もちろん、最大の相違点は、講演会のテーマです。前回は「発達障害の理解と二次的問題への対応」で、今回は「不登校からの社会参加」です。これが逆でなくてよかったかもしれません。22日には、島田療育センター発達支援センター心理相談室第9回講演会もあり、そのテーマが「思春期を見すえた発達障害の子ども支援」なので、逆でしたら同じ日でかぶるところでした。開催時間はかぶらず、お昼休憩をはさんでつながりそうに見えますが、「当事者性を考える研究者の会」の記事に書いたような大幅なものも含めて、時間が延びることもあるだけでなく、もし早めに終わったとしても、移動時間を考えると実質的にバッティングします。

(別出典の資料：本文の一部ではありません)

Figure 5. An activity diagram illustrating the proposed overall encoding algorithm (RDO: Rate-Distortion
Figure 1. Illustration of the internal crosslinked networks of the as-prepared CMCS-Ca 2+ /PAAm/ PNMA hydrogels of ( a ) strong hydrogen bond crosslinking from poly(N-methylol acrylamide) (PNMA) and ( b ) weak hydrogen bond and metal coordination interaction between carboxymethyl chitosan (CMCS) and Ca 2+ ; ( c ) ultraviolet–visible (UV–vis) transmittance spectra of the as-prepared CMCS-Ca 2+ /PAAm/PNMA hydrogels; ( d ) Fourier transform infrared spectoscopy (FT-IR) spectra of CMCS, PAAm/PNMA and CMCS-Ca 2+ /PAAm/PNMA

山梨はご存じのとおりの大雪で、きょうは大雪の影響による心理臨床センター閉室のお知らせを出したほどのところが会場ですが、案内のニュースをきょう出したのは、また降ることを見こしても、週末は何とかできると判断したためでしょう。無理のない開催となることを願いたいと思います。そういえば、PHPスペシャル 2014年2月号(PHP研究所)で佐藤江梨子は、できないことはできないと言うように求めていました。同じ2月号巻頭のインタビューで松たか子が、自分が何ができないかを知るのは楽しいと述べたこととの対応もまた、おもしろく感じました。

敦賀市立看護大学科目等履修生・聴講生募集

きょう、YOMIURI ONLINEに、科目等履修や聴講生 敦賀市立看護大募るという記事が出ました。敦賀市立看護専門学校から移行してまもなく開学となる、敦賀市立看護大学での募集を取りあげたものです。

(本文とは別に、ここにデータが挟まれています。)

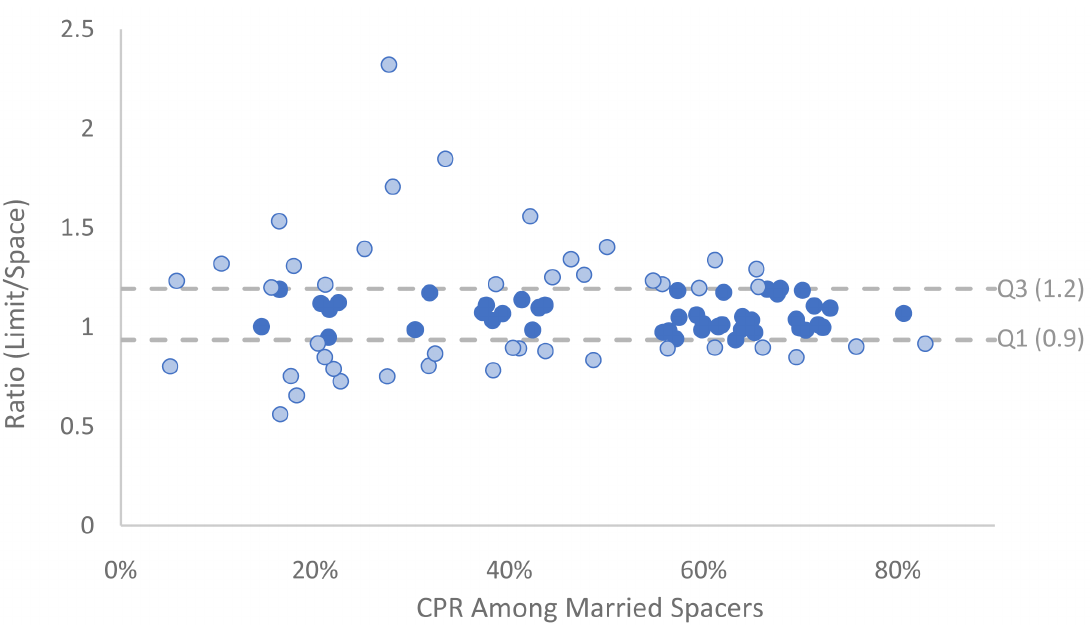
Figure 4. Ratio of married CPR: limit/space by CPR among married spaces. This graph shows data from recent surveys, showing the contraceptive prevalence rate (CPR) among married spacers compared to the ratio of CPR between women who want no more children (limiters) and those who wish to space. The dotted lines indicate the interquartile range (IQR). Light blue dots are outside of the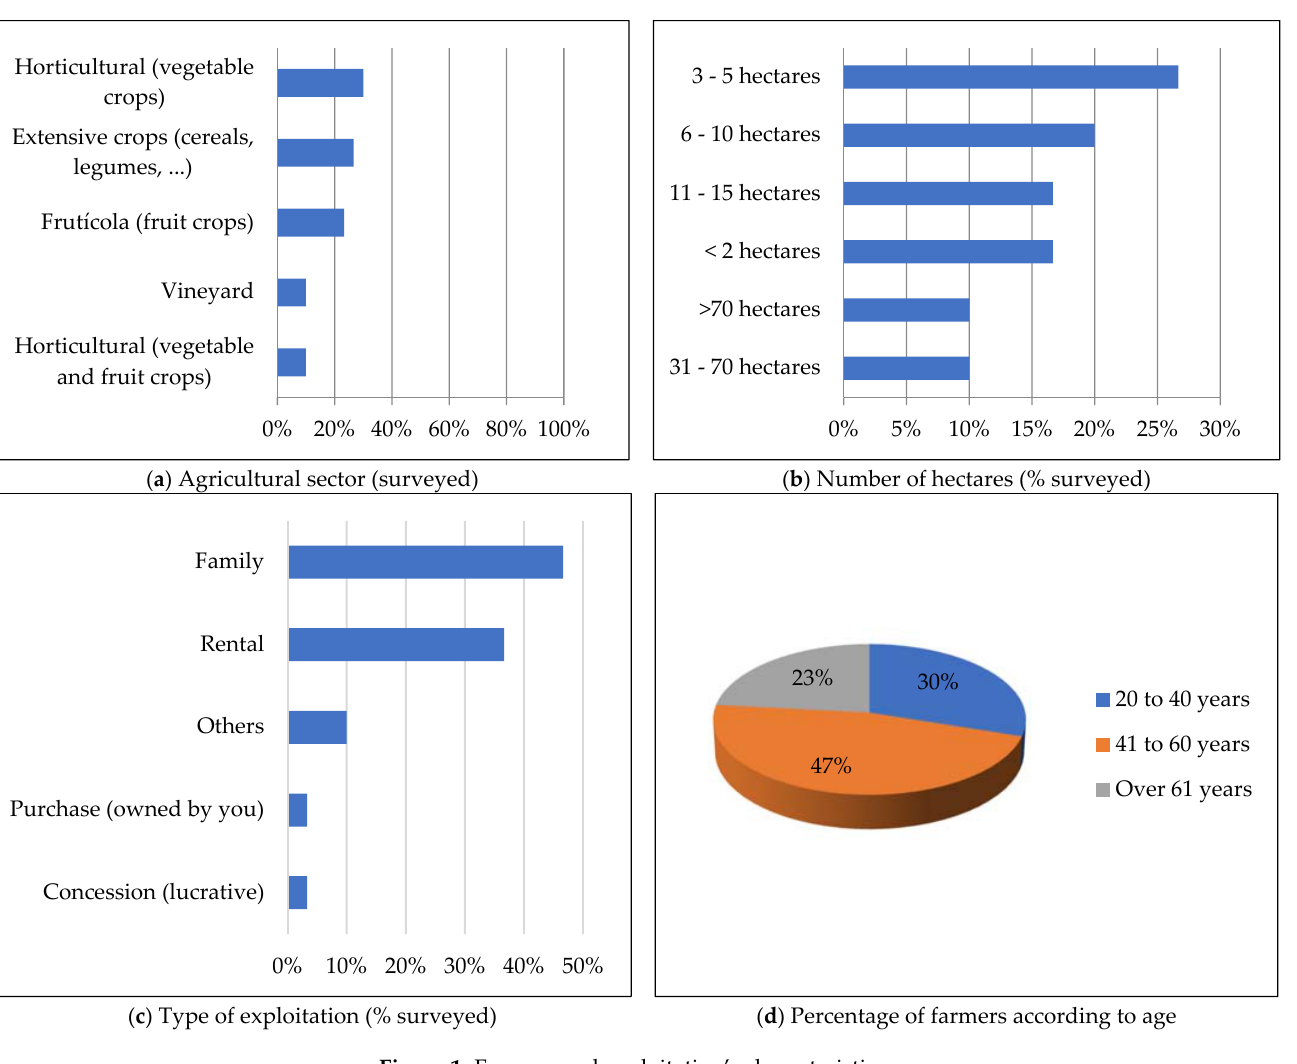
Figure 1. Farmers and exploitation’s characteristics.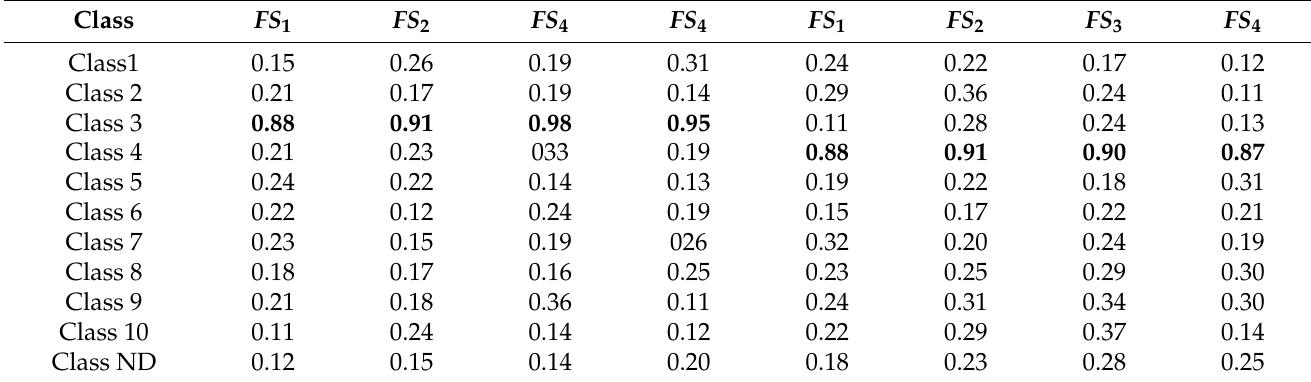
Table 6. FS 1 , FS 2 , FS 3 and FS 4 values obtained by comparing the EC maps of classes 3 and 4 with the remaining classes (the values highlighted in bold refer to the best performances).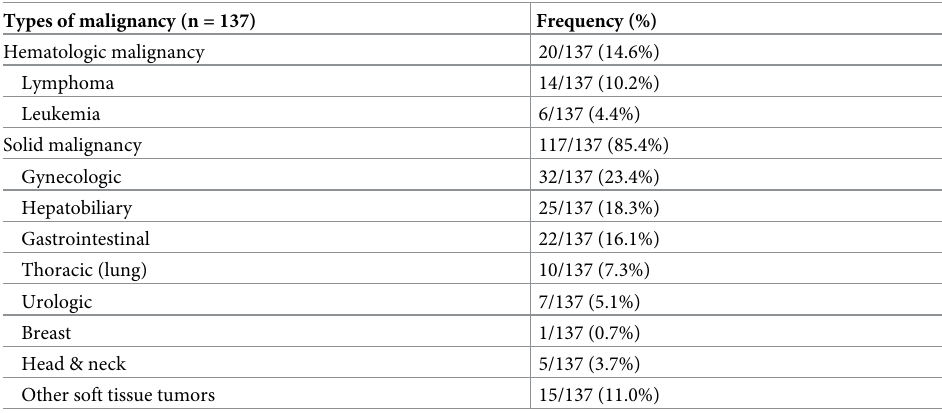
Table 2. Types of malignancy included in this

こういった募集を、一般向けに広く知らせてもらえるのは、ありがたいことです。記事には「募集要項は市役所市民ホール(1階)か、大学設置準備課(4階)で配布している。」とある募集要項は、先々週にはPDF版でウェブ公開されましたが、関心を持ちそうな方を新たに掘りおこす効果としては、新聞社からの情報発信の影響力は、かなり大きいと思います。ですが、この記事にはいくつか、気になる点があります。

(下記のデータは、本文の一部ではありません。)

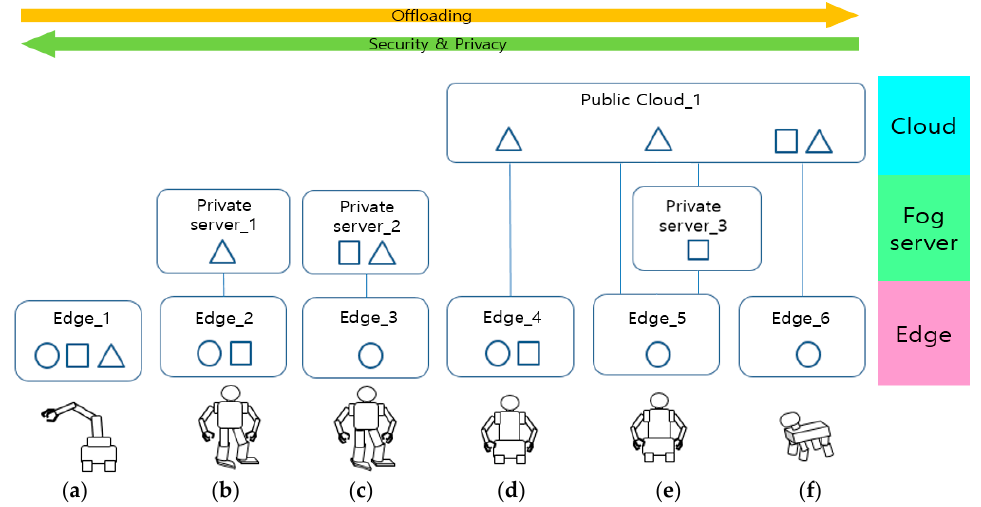
Figure 4. Various distribution of robot functions and offloading levels: ( a ) stand-alone type; ( b ) and ( c ) use private servers for offloading computation burden; ( d – f ) adopt clouds. The proposed FaaS-FR adopts model ( e ).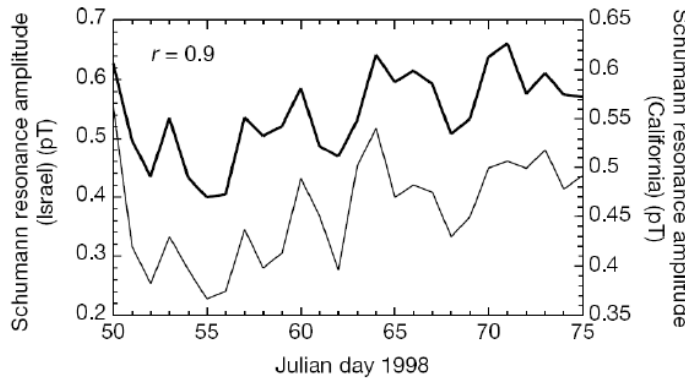
Figure 5. Comparison of the SR amplitude of the first mode (8 Hz) measured simultaneously in Israel and California [87].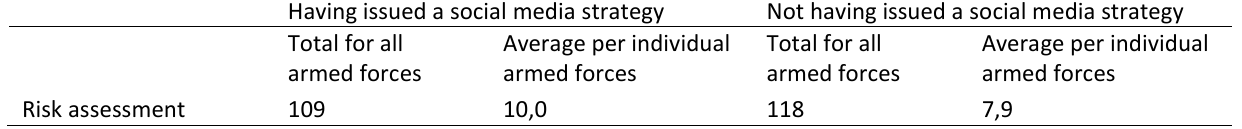
Table 7. Risks related to the existence of a social media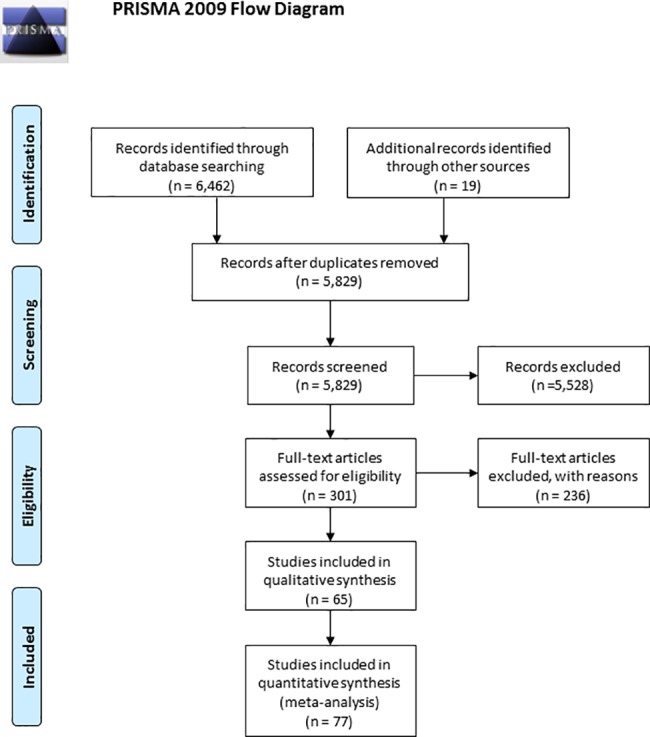
PRISMA flow diagram.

まず、「出願や申し込みの受付期間は24~28日(当日の消印有効)。」とあるところです。受付期間がかなり短いことも要注意ですし、この記事が出た時点ではまだ受けつけていないので、そそっかしい方は、すぐに送ったはずが不受理にされてしまうかもしれません。なお、「出願」は面接や入学検定料が必要な科目等履修生の、「申し込み」は不要な聴講生の手続きを指します。また、「当日の消印有効」とあるのは、実際の募集要項では、より一般的な表記である「当日消印有効」と書かれたところですが、大学関係の募集では、検索するとすぐわかるように、「の」が入ることも意外とあります。私は入れないほうが好みに合うので、たとえばきのうの記事で取りあげたビジネス・キャリア検定試験標準テキスト 労務管理3級(中央職業能力開発協会編、社会保険研究所)の239ページに、「の」の不足があるのでそこにゆずってほしいくらいですが、わざわざ無関係のところからでなくても、同じテキストの229ページの図表6-3-12にある「放送番組等におけるの大道具、小道具」からのほうが簡単そうです。なお、その図表ももう古くなり、旧「政令26業務」から、旧16号の分割と「水道施設等の設備運転等関係」の追加とがありましたので、気をつけてください。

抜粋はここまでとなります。